At The Table

FROM THE ASSOCIATE RECTOR

Earlier this month I accompanied Elliott on a working trip to New Hampshire. It was one of those picture-perfect New England villages with white clapboard buildings framed by a river on one side and forest on the other. Fewer than a thousand people live there and among them is the documentarian Ken Burns, which is why we were there. Elliott was to be interviewed about American Bison.

They put us up in a lovely B & B which is also a working farm, raising grass-fed beef and free-ranging pigs along with an assortment of happy chickens. Our breakfasts were piled high with the fruits of their, and their neighbors, labors. We lingered over the sweet and savory delights in the company of other houseguests, some of whom were also there as Burns’ guests. Others had come to pick up a prize pup and another, Marilyn, had returned, as she does every year, to visit a friend in the village. Our conversation on the first couple of days centered around the documentary and our various connections to buffalo. By the final day it had expanded until Marilyn shared that this was why she continued to stay at the B & B rather than in her friend’s home. It was to gather around the table with people she might otherwise never have met. Suddenly I was struck with an image of us—you and me—gathered at the Altar. Marilyn then looked across the table to ask what I did when I was not accompanying my husband. It seemed the only answer in the moment was: that’s what I do. I come to the table to gather with people I might not otherwise have ever met. I work for the church.

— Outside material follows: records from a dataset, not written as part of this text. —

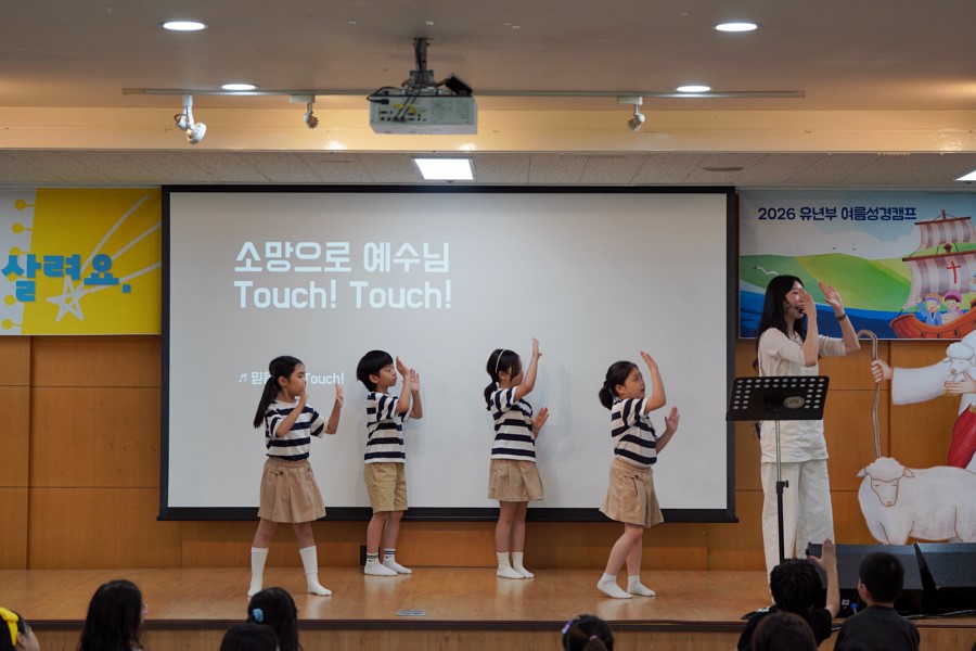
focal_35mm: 79
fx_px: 2142
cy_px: 326
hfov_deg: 25.7
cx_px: 488
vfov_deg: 17.3
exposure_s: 1/160
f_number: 4
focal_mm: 79
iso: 500
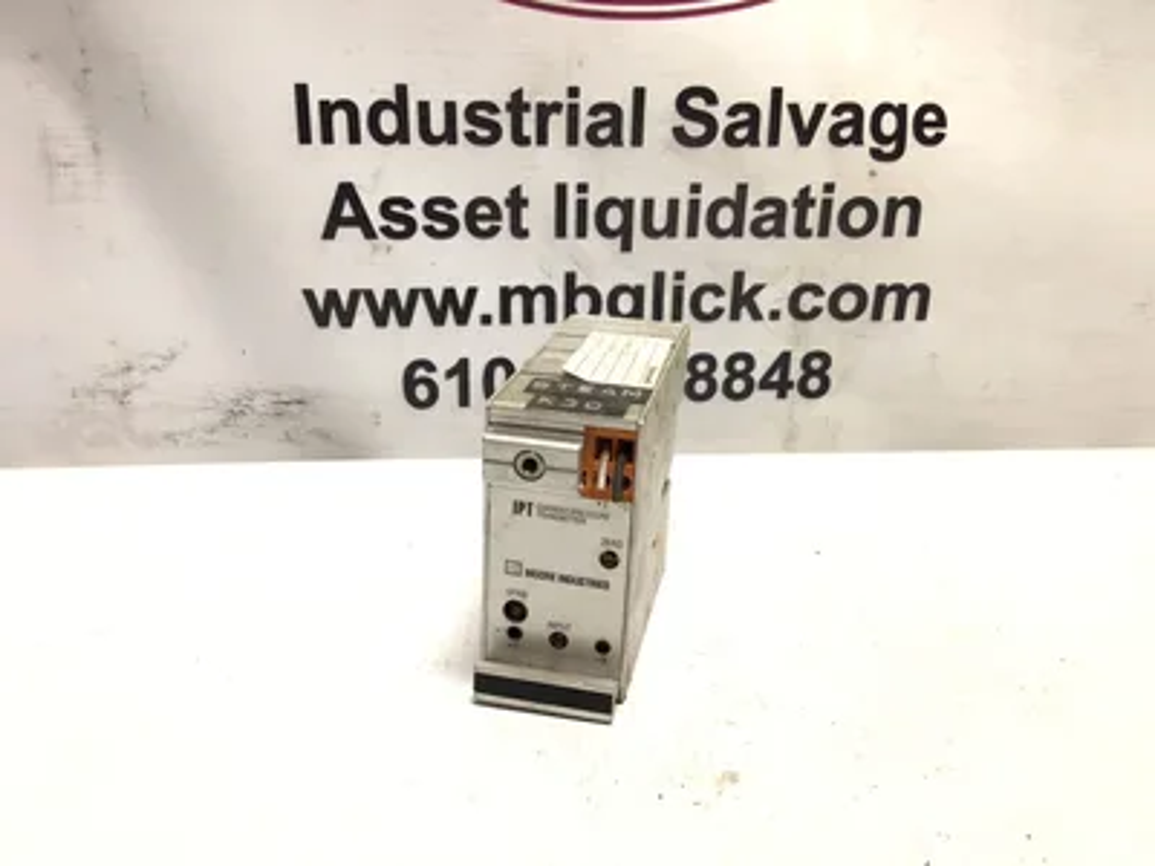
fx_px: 1034
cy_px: 433
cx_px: 578
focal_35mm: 31
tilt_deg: -19.0
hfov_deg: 58.4
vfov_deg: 45.4
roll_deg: -1.5
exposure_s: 1/120
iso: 32
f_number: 2.4
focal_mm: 3.3
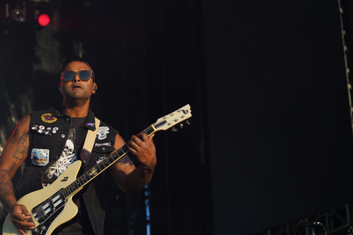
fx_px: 1030
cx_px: 176
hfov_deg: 19.5
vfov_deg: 13.0
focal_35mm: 105
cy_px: 118
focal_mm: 105
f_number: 5.6
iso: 100
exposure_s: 1/250
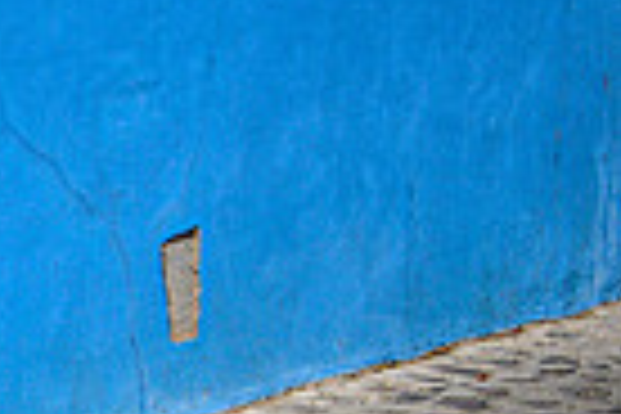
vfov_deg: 4.6
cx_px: -994
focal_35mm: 299
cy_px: 595
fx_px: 5157
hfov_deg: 6.5
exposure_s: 1/1600
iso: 500
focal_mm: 55
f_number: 13
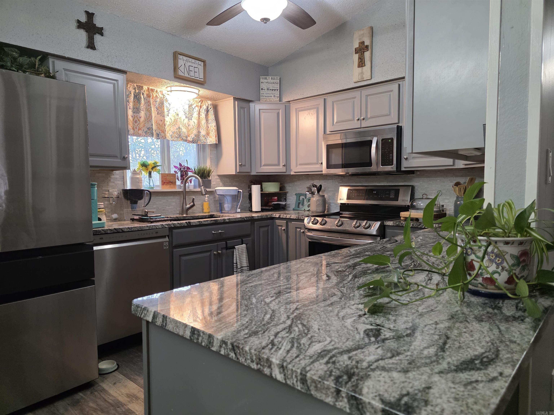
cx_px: 277
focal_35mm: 23
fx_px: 368
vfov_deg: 58.9
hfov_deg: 73.9
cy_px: 208
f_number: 1.7
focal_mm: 6.3
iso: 800
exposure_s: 1/120
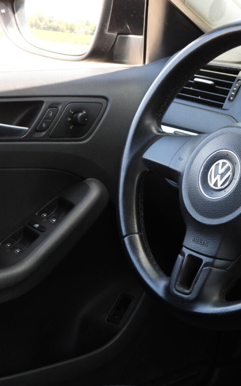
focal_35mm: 100
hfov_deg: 12.9
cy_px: 193
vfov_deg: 20.8
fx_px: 1051
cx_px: 255
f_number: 3.5
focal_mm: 12.6
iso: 100
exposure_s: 1/80
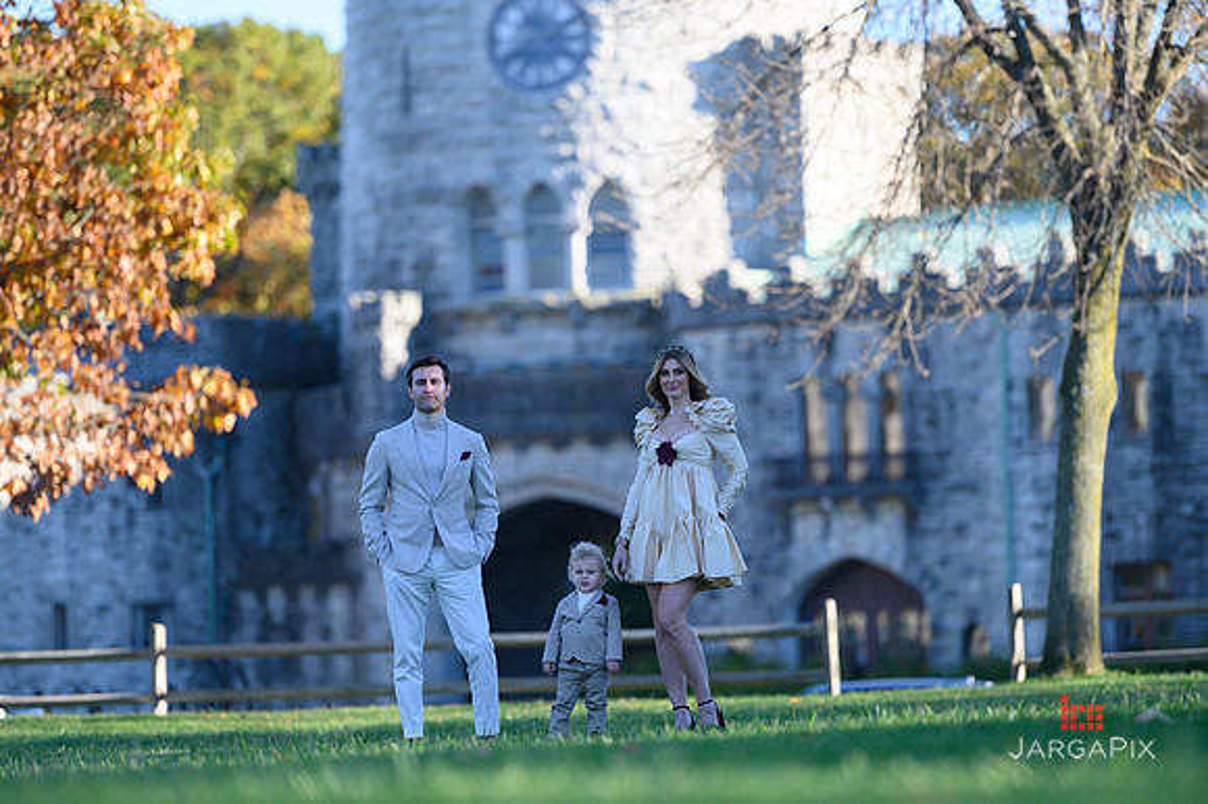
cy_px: 402
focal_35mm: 200
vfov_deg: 6.9
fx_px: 6707
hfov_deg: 10.3
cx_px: 604
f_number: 3.2
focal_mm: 200
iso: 1600
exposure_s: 1/6400
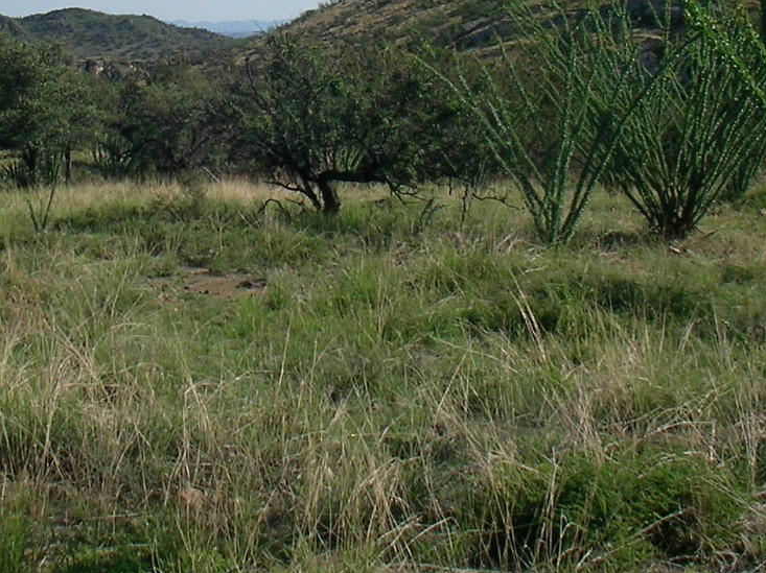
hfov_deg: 23.4
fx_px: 1836
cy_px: -1
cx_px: 233
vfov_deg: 17.4
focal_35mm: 83
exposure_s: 1/243
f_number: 7
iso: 50
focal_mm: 6
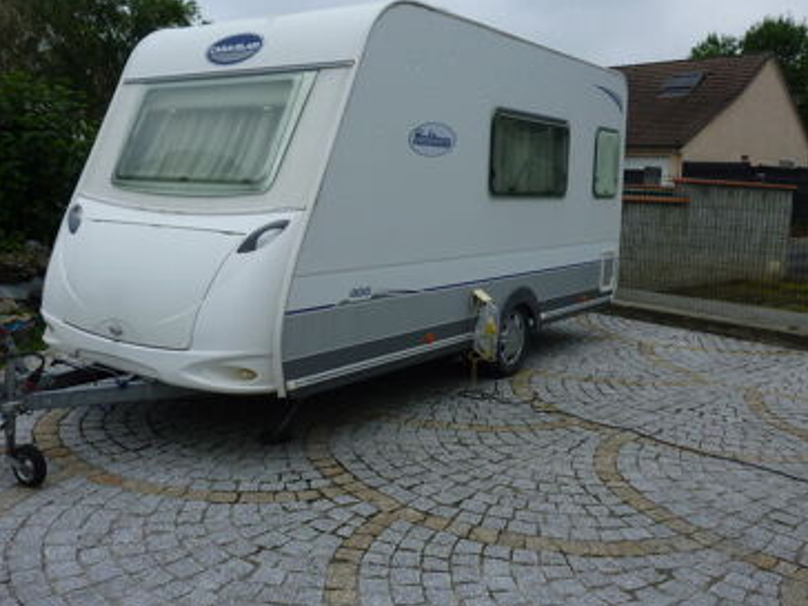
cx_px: 371
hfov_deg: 55.3
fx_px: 770
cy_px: 253
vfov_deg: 42.8
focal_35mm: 33
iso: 80
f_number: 3.3
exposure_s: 1/800
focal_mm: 4.5
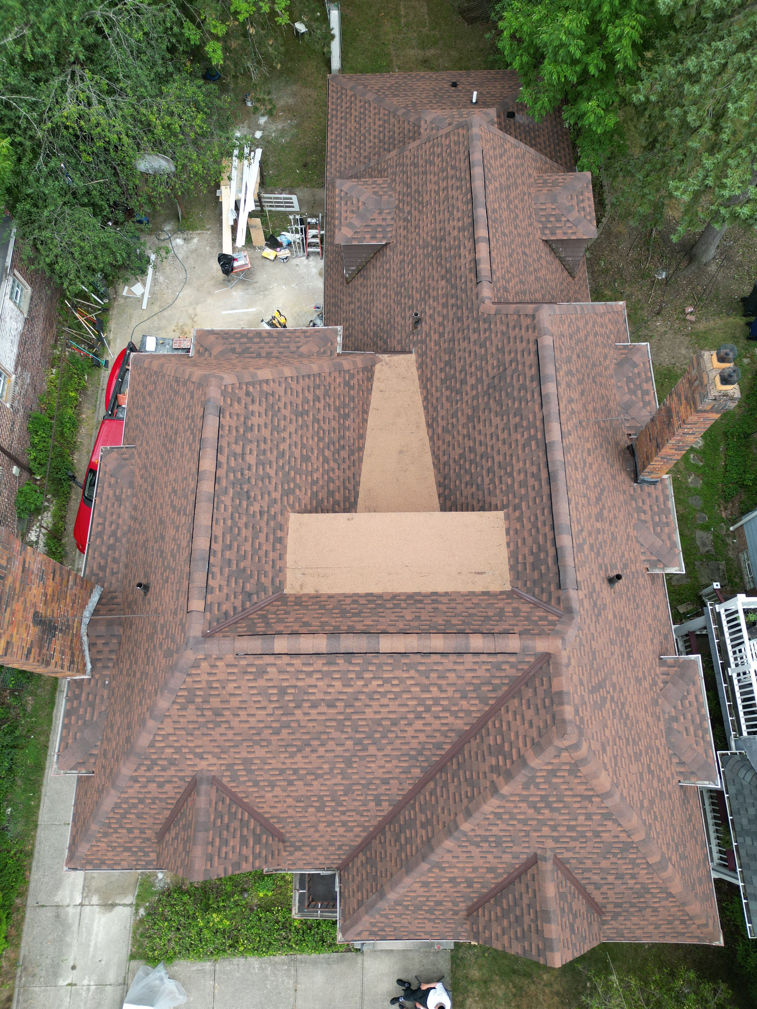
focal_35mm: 24
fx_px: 700
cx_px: 378
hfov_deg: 56.8
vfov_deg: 71.6
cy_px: 504
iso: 100
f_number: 1.7
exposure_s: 1/200
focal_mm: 6.72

I know that’s probably not the best definition of what a priest does, but it’s certainly part of it.  It’s certainly a part I cherish. Her comment reminded me of what a seminary professor had said of the Episcopal Church: that we are not defined by doctrine (although we do have some) or creed (although we do recite one) or any sort of unanimity—so much as we are defined as a diverse people who come to the one table. We come hungry.  Hungry for peace, hungry for wholeness, hungry for connection, forgiveness, comfort, strength, hope. Hungry for God.

At any celebration of the Eucharist at the Society of John monasteries, the Bread is broken with the words, “Behold what you are,” and the people reply, “May we become what we receive.”  Our lives are bound together at that table and made whole, as the Body of Christ; we tear ourselves away for another week as living fragments of that Body. Our various appetites draw us week after week to the table where the holy meal we share sends us out, in turn, as sustenance into a hungry world.